The Kestrel gets its hemp raw material from a Vegreville, Alberta farm via Alberta Innovates Technology Futures. Fast Company reports that the use of hemp in frame/body construction makes for a much lighter vehicle, plus it's easy to recycle parts. Not only that, but the hemp compound is as strong as glass composite.Motive is not ready to start ripping Kestrels off the assembly line just yet, but testing a prototype should certainly begin before 2010 comes to a close.

In 1925, Henry Ford saw the future

"The fuel of the future is going to come from fruit like that sumach out by the road, or from apples, weeds, sawdust -- almost anything," said the prescient Henry Ford to the New York Times during the Great Depression. "There is fuel in each bit of vegetable matter that can be fermented," Ford continued.

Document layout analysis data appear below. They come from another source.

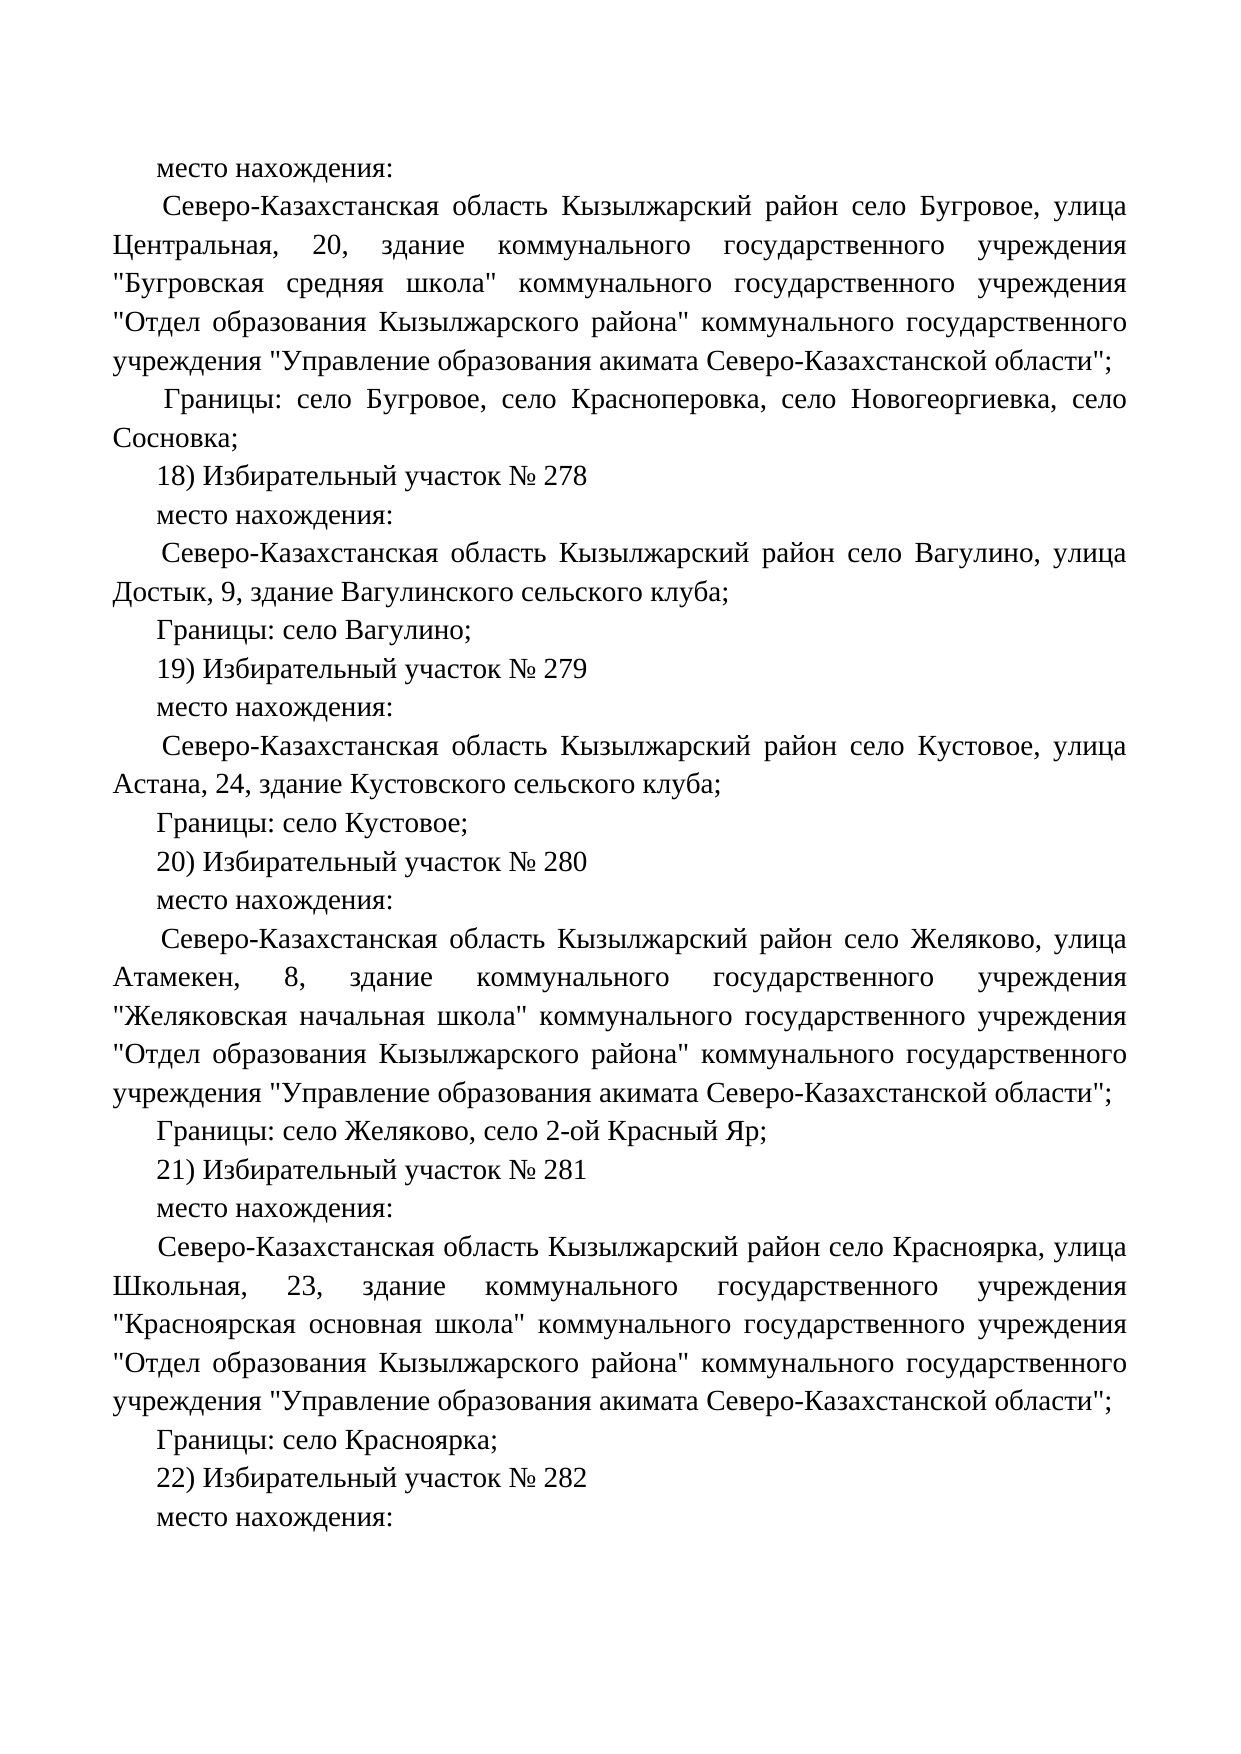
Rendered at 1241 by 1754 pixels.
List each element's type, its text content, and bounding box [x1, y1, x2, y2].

text место нахождения: [112, 497, 1128, 530]
text место нахождения: [112, 1499, 1128, 1532]
text 21) Избирательный участок № 281 [112, 1152, 1128, 1186]
text место нахождения: [112, 882, 1128, 916]
text Границы: село Бугровое, село Красноперовка, село Новогеоргиевка, село Сосновка; [112, 381, 1128, 453]
text место нахождения: [112, 150, 1128, 183]
text Северо-Казахстанская область Кызылжарский район село Кустовое, улица Астана, 24, здание Кустовского сельского клуба; [112, 728, 1128, 800]
text Северо-Казахстанская область Кызылжарский район село Вагулино, улица Достык, 9, здание Вагулинского сельского клуба; [112, 535, 1128, 607]
text Границы: село Красноярка; [112, 1422, 1128, 1455]
text 20) Избирательный участок № 280 [112, 844, 1128, 877]
text Северо-Казахстанская область Кызылжарский район село Бугровое, улица Центральная, 20, здание коммунального государственного учреждения "Бугровская средняя школа" коммунального государственного учреждения "Отдел образования Кызылжарского района" коммунального государственного учреждения "Управление образования акимата Северо-Казахстанской области"; [112, 188, 1128, 376]
text Границы: село Желяково, село 2-ой Красный Яр; [112, 1113, 1128, 1147]
text 18) Избирательный участок № 278 [112, 458, 1128, 492]
text 22) Избирательный участок № 282 [112, 1460, 1128, 1494]
text Границы: село Кустовое; [112, 805, 1128, 839]
text Границы: село Вагулино; [112, 612, 1128, 646]
text место нахождения: [112, 689, 1128, 723]
text 19) Избирательный участок № 279 [112, 651, 1128, 684]
text место нахождения: [112, 1191, 1128, 1224]
text Северо-Казахстанская область Кызылжарский район село Желяково, улица Атамекен, 8, здание коммунального государственного учреждения "Желяковская начальная школа" коммунального государственного учреждения "Отдел образования Кызылжарского района" коммунального государственного учреждения "Управление образования акимата Северо-Казахстанской области"; [112, 921, 1128, 1108]
text Северо-Казахстанская область Кызылжарский район село Красноярка, улица Школьная, 23, здание коммунального государственного учреждения "Красноярская основная школа" коммунального государственного учреждения "Отдел образования Кызылжарского района" коммунального государственного учреждения "Управление образования акимата Северо-Казахстанской области"; [112, 1229, 1128, 1417]
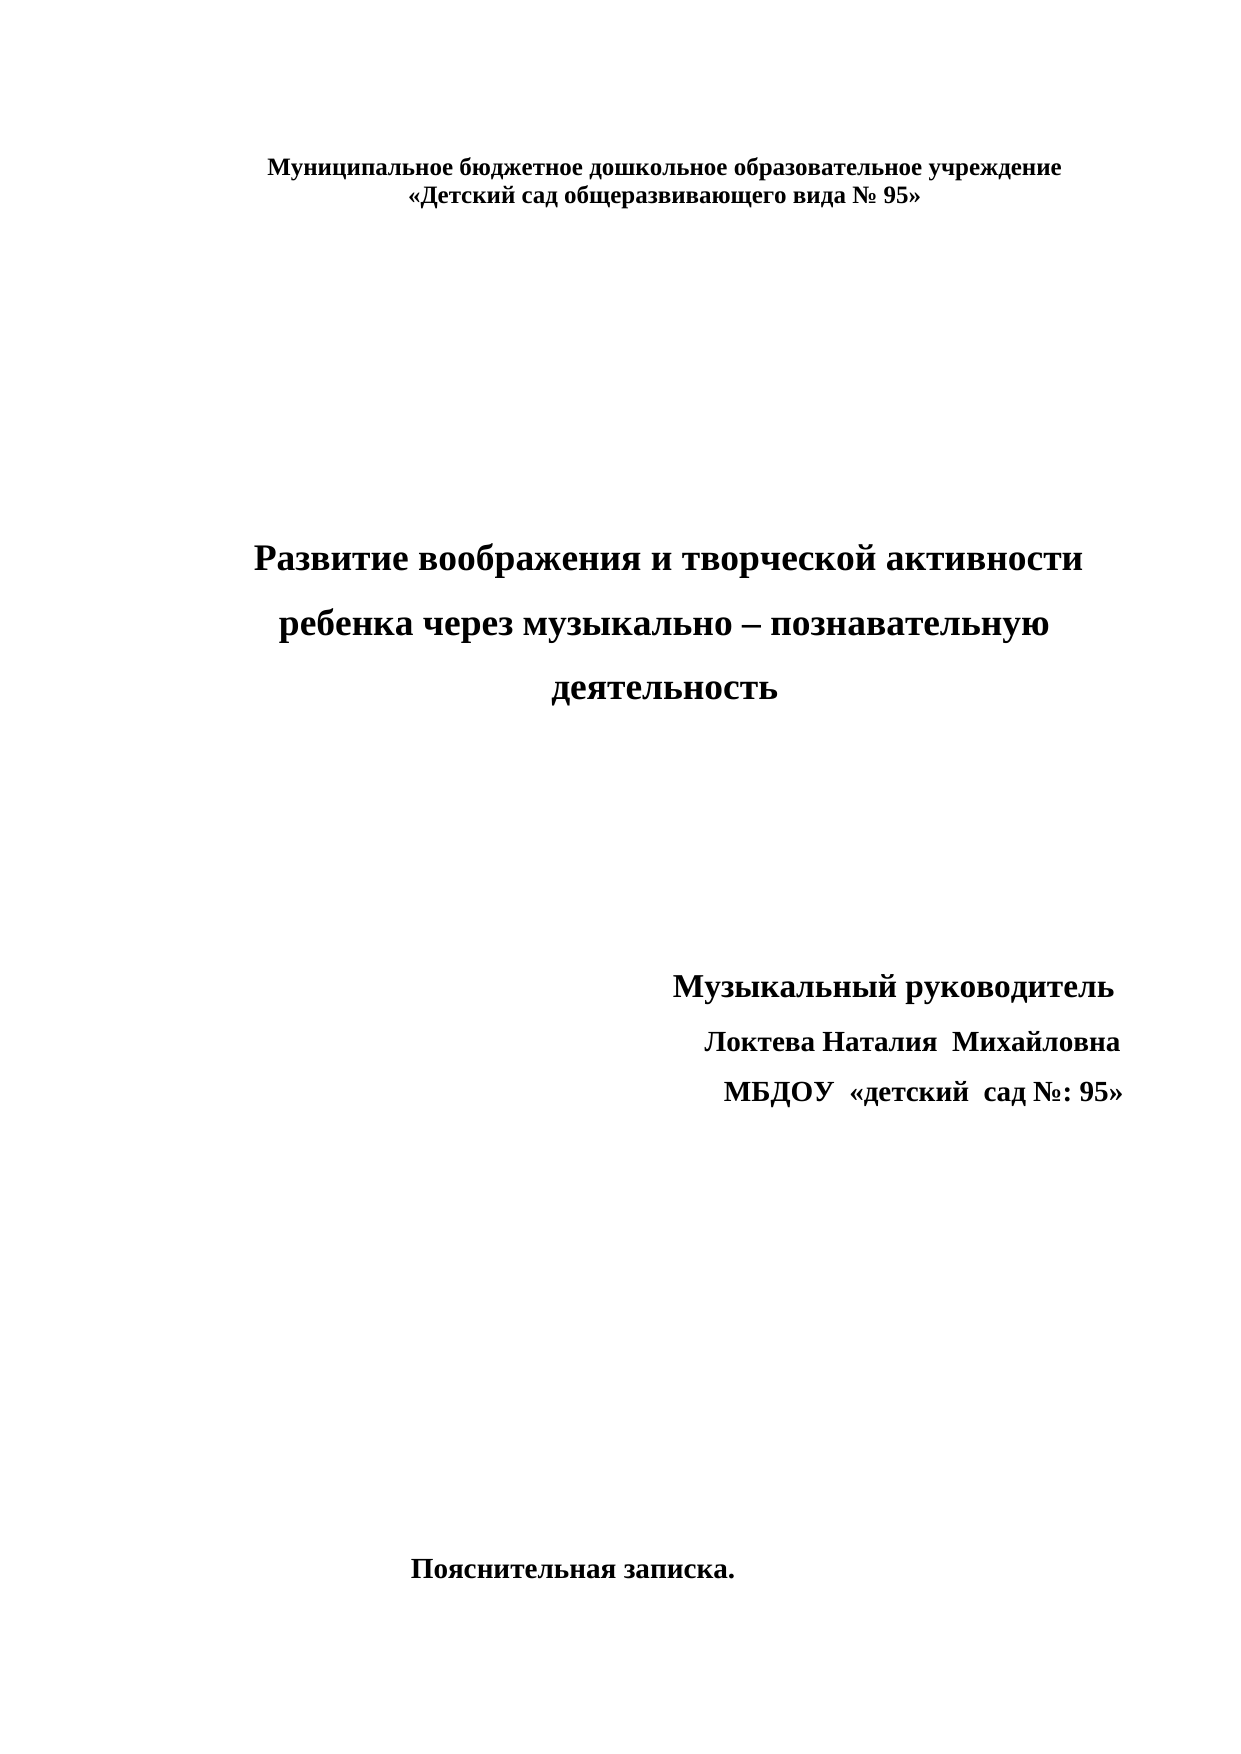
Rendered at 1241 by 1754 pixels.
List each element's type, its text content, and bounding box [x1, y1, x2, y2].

text МБДОУ «детский сад №: 95» [177, 1074, 1152, 1108]
text Локтева Наталия Михайловна [177, 1024, 1152, 1057]
text Развитие воображения и творческой активности ребенка через музыкально – познавательную деятельность [177, 535, 1152, 708]
text «Детский сад общеразвивающего вида № 95» [177, 180, 1152, 209]
text Пояснительная записка. [177, 1551, 1152, 1585]
text Муниципальное бюджетное дошкольное образовательное учреждение [177, 152, 1152, 180]
text Музыкальный руководитель [177, 966, 1152, 1005]
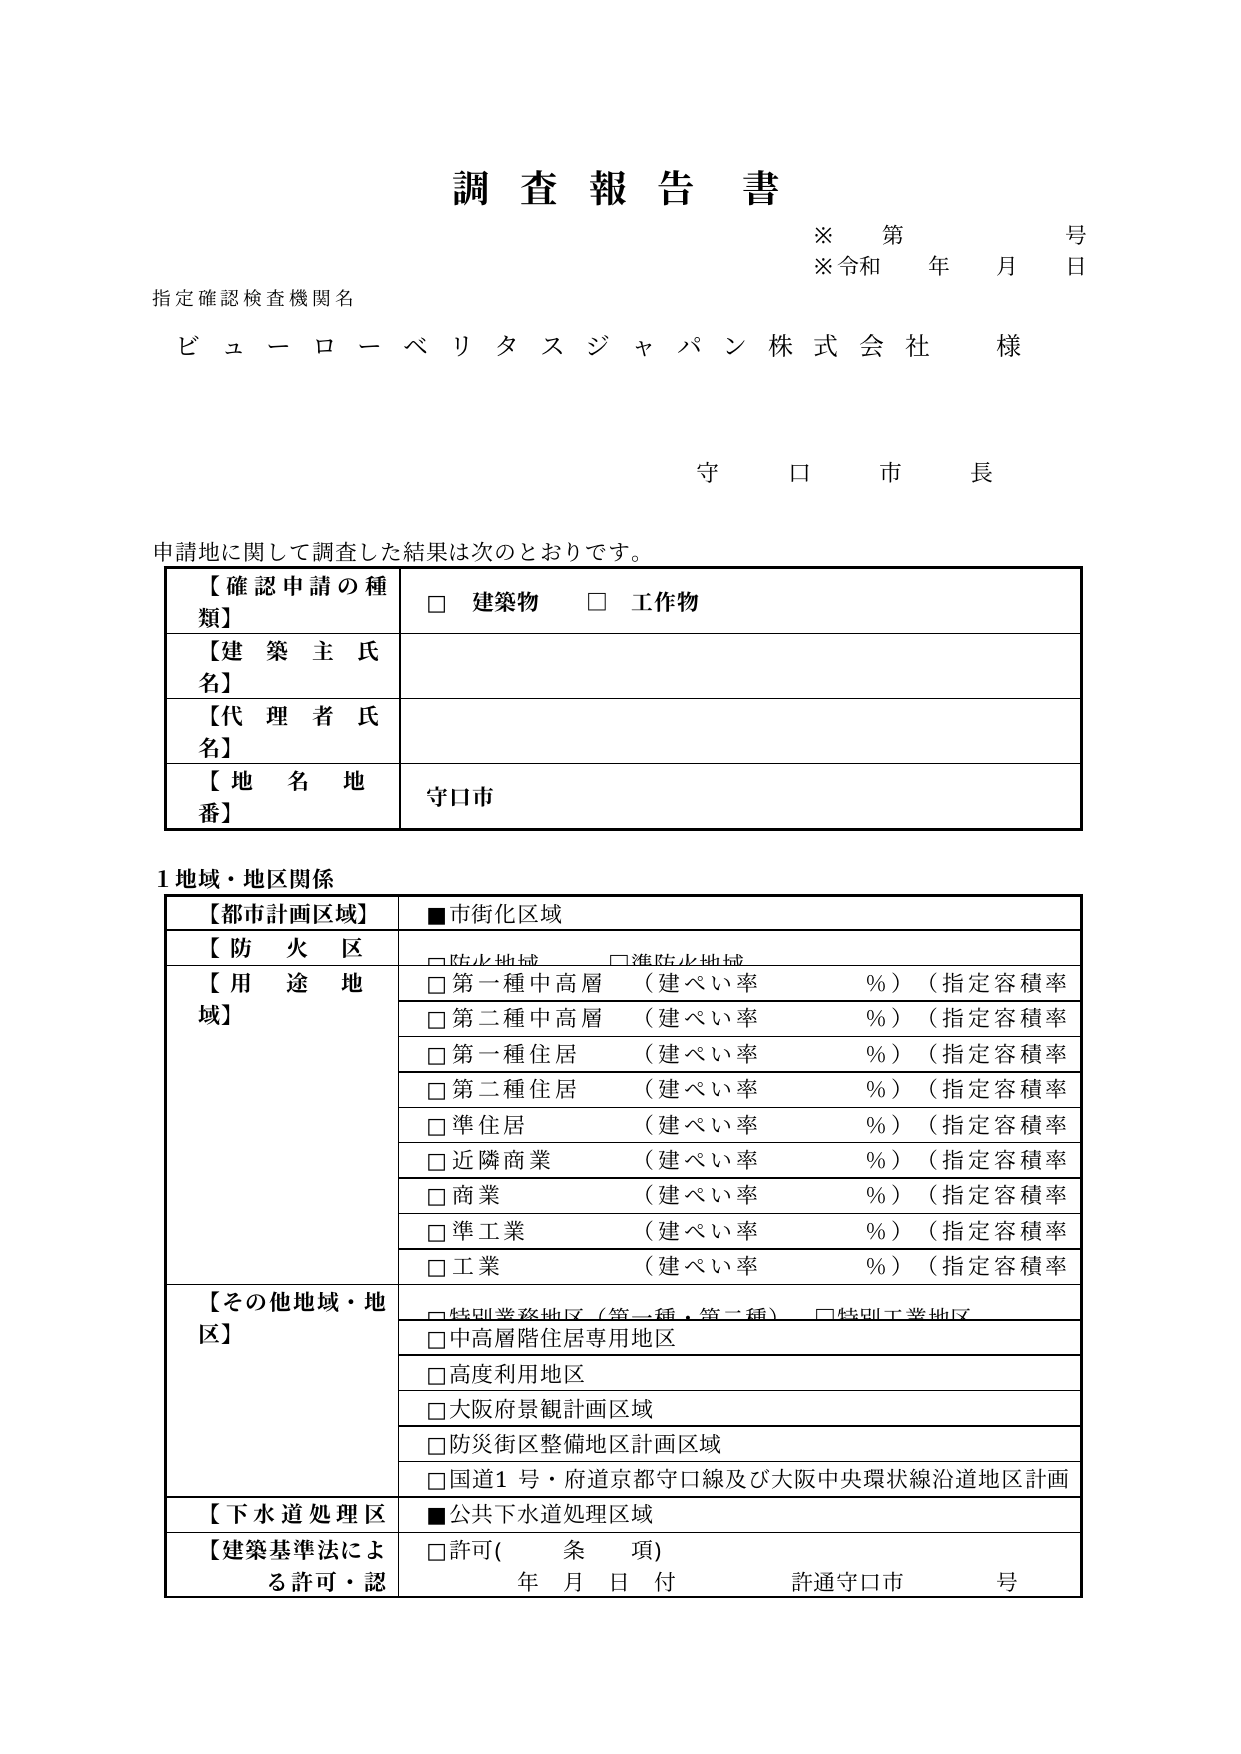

Henry Ford most certainly was including hemp within the above discussion. To prove his theory, he made a auto out of hardened hemp fibers and fueled it with ethanol made from hemp biodiesel fuel. If all had gone as outlined by plan, Ford could have helped conserve America from the Good Depression via his ideas for "Farm Chemurgy". It would benefit Ford tremendously and revive American agriculture. But then came the Marijuana Tax Act of 1937. There'd been a series of battles leading to that point in Congressional history. Thanks in large part to the influence of the DuPont business and newspaper magnate William Randolph Hearst, weed was criminalized in America.